M. Schachner, I. Leshchyns'ka, V. Sytnyk

Research output: Chapter in Book/Report/Conference proceedingChapter


Cell adhesion molecules are important players at different stages of synapse formation, maintenance, and modulation of function. Among them, the neural cell adhesion molecule (N-CAM) promotes synapse formation, regulates synaptic strength, and contributes to memory formation and consolidation. Recent findings indicate that these effects are achieved by several mechanisms activated via N-CAM that is accumulated in postsynaptic densities in an activity-dependent manner. These include stabilization of synapses via homo- and heterophilic interactions of N-CAMs in the synaptic cleft, recruitment to and stabilization in synapses of the proteins and intracellular organelles associated with N-CAMs, and modulation of their postsynaptic activity via N-CAM-mediated modulation of kinases and phosphatases.

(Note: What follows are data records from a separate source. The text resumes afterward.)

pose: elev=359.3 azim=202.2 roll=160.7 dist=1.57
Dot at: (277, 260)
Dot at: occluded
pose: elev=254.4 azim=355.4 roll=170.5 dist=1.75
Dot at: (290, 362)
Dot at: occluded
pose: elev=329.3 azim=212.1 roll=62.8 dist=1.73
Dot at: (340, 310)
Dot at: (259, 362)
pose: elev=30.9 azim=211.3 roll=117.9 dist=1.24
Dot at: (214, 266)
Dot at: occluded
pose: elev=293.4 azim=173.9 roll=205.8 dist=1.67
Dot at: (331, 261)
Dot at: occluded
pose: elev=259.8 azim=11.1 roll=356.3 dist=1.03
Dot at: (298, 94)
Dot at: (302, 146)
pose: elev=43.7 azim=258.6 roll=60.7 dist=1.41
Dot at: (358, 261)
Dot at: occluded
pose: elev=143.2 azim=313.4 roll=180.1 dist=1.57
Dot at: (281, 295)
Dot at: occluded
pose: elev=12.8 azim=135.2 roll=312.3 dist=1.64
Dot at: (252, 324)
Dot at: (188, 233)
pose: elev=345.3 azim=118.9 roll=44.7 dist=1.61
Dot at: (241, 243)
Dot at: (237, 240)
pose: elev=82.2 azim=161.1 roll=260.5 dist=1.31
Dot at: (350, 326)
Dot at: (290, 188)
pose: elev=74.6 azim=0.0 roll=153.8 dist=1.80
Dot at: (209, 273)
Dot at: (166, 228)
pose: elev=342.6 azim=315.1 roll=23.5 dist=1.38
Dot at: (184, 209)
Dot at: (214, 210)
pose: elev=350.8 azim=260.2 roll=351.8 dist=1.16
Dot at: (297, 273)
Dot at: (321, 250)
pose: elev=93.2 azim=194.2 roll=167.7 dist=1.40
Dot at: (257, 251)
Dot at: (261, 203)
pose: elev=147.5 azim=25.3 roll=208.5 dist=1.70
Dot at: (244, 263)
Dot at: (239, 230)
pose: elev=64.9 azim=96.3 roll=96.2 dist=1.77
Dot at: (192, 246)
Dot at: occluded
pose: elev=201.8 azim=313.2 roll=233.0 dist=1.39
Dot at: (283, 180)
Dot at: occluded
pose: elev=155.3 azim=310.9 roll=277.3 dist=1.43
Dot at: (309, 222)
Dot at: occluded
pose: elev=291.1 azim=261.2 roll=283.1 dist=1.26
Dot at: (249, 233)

Genetic variations in the N-CAM gene correlate with bipolar affective disorder in humans. Secreted extracellular cleavage products of N-CAMs accumulate in the hippocampus and prefrontal cortex of patients with schizophrenia and bipolar disorder and may thus interfere with homophilic or heterophilic interactions of N-CAMs. Since such dysfunctions are likely to relate to synaptic abnormalities, these findings lend further support to the notion that the N-CAM is an important player in the assembly and function of a unique invention: the synapse.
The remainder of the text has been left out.